Another challenge is that trading partners are usually working towards different goals. Suppliers hope to get paid as soon as possible, whereas buyers wish to delay payment for as long as they can. Supply chain management is therefore a balancing act between the needs of the supplier and the needs of the buyer. A holistic view of the supply chain shows that co-operation and compromise between all parties is the most efficient way of dealing with this problem.
A paper-heavy supply chain makes it harder for treasurers to ensure compliance with initiatives such as SOX (Sarbanes-Oxley), since paper requires intensive processing with only limited scope for automation. Many companies have taken the opportunity to combine investment in meeting compliance initiatives with investment in initiatives to increase automation and improve processing throughout the supply chain.
The treasurer’s role
Supply chain management is essentially a new way of looking at best practice concepts with which treasurers may well already be familiar. Increased automation has enabled treasurers to take a step back from financial minutiae and look at how individual processes affect each other and make up this chain.
Within the organisation, this may provide the treasurer with additional challenges in terms of communicating with a wider range of departments than before while championing new approaches. Under a financial supply chain management approach, the treasurer’s role is more closely connected with other areas such as procurement.
By its nature, this approach also has wider implications. As we discussed earlier, financial supply chain management takes into account the effect that a company’s actions may have on its suppliers, and by extension, the repercussions that might be felt by the company itself as a result.
This approach recognises that too much pressure on the supplier could result in the supplier raising its prices or indeed going out of business – an outcome that could have a negative impact on the customer. As a result, treasurers may wish to encourage a more mutually supportive approach in the supplier relationship, possibly by implementing one of the supplier finance products on offer, which allow suppliers to receive finance at a preferential rate based on the customer’s creditworthiness rather than on their own.
Another area in which treasurers may further supply chain management techniques is payment standards. As noted above, corporates working with a number of different banking partners may find that diverse message formats present an obstacle to the level of STP and automation that they might wish for.
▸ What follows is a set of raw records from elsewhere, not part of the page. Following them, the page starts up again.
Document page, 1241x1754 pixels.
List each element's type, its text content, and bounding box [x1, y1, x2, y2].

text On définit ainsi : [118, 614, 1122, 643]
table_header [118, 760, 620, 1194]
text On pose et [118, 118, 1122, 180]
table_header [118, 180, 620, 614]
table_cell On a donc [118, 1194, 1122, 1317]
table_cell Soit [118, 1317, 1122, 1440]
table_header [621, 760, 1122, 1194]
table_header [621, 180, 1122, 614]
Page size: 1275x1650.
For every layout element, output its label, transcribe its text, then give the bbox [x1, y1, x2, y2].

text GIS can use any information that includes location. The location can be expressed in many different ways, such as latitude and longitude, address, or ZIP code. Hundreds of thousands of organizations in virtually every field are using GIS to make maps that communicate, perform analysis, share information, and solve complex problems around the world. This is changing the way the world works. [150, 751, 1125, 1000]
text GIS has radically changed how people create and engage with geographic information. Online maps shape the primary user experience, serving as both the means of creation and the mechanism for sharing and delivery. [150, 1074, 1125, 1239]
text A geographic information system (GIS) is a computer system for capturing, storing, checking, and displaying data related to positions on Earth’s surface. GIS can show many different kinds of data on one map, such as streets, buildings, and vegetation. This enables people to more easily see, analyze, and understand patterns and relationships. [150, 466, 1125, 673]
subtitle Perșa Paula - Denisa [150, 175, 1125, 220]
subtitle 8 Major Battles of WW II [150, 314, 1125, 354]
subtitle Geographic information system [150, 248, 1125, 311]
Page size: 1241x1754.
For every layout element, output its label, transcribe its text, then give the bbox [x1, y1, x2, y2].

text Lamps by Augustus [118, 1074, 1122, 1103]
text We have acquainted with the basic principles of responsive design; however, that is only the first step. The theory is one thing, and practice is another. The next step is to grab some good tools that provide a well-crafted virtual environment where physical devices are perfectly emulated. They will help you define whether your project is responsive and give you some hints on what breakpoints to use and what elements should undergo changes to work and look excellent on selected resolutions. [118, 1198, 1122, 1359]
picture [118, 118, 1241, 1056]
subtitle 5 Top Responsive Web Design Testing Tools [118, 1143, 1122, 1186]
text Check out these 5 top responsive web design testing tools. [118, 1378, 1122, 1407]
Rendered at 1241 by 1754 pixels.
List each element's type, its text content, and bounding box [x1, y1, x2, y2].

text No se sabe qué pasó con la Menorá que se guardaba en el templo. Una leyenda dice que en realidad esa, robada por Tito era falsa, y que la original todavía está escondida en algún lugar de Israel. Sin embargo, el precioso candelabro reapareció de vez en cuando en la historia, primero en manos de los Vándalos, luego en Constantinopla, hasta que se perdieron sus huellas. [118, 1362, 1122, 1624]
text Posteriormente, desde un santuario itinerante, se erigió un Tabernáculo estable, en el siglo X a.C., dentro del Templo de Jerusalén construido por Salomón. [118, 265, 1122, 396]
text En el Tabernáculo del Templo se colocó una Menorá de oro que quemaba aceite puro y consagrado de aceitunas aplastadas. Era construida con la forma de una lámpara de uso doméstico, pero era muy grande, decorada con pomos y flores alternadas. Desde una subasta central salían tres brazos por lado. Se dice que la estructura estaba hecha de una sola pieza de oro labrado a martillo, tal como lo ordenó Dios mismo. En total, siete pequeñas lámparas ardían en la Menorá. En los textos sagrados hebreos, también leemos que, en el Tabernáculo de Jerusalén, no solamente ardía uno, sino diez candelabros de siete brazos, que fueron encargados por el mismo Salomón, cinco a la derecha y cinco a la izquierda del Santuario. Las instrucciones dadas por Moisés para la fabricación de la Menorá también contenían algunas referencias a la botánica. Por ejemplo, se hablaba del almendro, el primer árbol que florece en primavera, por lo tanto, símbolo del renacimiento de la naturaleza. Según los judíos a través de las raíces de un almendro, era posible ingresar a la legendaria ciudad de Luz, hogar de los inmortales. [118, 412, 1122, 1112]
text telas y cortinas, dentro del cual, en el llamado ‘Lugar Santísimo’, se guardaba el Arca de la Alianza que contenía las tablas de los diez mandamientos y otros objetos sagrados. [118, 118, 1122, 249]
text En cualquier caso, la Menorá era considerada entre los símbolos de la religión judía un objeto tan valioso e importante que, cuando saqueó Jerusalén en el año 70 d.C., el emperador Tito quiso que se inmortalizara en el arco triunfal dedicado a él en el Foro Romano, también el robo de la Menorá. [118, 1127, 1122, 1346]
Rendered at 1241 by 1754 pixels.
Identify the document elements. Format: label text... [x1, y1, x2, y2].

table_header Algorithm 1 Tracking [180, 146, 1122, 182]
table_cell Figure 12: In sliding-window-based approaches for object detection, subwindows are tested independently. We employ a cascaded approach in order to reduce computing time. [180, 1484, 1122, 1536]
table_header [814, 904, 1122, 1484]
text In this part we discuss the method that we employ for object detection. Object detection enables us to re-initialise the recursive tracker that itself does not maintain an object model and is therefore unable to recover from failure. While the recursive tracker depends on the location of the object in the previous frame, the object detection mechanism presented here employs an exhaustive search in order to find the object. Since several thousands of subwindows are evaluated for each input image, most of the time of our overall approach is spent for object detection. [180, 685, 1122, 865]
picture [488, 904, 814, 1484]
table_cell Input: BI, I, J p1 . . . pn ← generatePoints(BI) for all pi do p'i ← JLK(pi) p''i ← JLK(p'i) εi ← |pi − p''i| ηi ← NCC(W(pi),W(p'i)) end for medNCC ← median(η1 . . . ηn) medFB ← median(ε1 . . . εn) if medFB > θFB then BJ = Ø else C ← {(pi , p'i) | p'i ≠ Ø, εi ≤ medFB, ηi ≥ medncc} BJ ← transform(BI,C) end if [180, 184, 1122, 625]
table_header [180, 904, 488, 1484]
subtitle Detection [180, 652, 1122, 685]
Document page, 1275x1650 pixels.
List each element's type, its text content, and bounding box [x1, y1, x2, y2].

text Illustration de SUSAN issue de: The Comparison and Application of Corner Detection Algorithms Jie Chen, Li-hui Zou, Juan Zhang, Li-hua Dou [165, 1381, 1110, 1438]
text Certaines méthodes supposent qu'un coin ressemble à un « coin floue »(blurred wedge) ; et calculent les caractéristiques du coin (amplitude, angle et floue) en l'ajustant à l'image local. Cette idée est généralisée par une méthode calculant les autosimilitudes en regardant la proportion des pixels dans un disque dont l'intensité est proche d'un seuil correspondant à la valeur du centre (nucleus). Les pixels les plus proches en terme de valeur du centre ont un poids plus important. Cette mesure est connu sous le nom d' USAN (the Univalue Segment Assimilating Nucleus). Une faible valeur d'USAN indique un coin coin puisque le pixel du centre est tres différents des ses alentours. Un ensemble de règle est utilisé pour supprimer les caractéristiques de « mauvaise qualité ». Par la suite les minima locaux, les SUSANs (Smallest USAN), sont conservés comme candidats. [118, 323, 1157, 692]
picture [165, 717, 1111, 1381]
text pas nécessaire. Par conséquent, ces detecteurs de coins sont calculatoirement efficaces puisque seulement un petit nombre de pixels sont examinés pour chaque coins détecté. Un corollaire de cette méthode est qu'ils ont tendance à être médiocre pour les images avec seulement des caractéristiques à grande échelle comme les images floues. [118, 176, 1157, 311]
Organisations such as TWIST provide treasurers – as well as bankers and system suppliers – with a platform for developing standards and an opportunity to be more proactive in voicing their needs in this area. TWIST published a set of standards for ordering and invoicing in 2006 and has also developed standards relating to post-shipment financing.
Beyond the hype
Much has been written about financial supply chain management, and treasurers may be wary about the level of hype associated with this topic. However, by taking a step back from all the talk, treasurers will recognise that many of the principles included in this area are actually familiar.
Working capital management is not new in itself, nor is e-invoicing or receivables financing. What is innovative is the idea that all of these processes should be considered in relation to each other.
Despite the focus on taking a holistic approach, financial supply chain management is not all or nothing. It is likely that treasurers will vary enormously in the extent to which they take this approach on board.
Whether they are thought leaders in this area, pioneering new solutions and developing payment standards, or simply implementing a more efficient invoicing solution, virtually all treasurers will be employing the principles of supply chain management to a certain degree.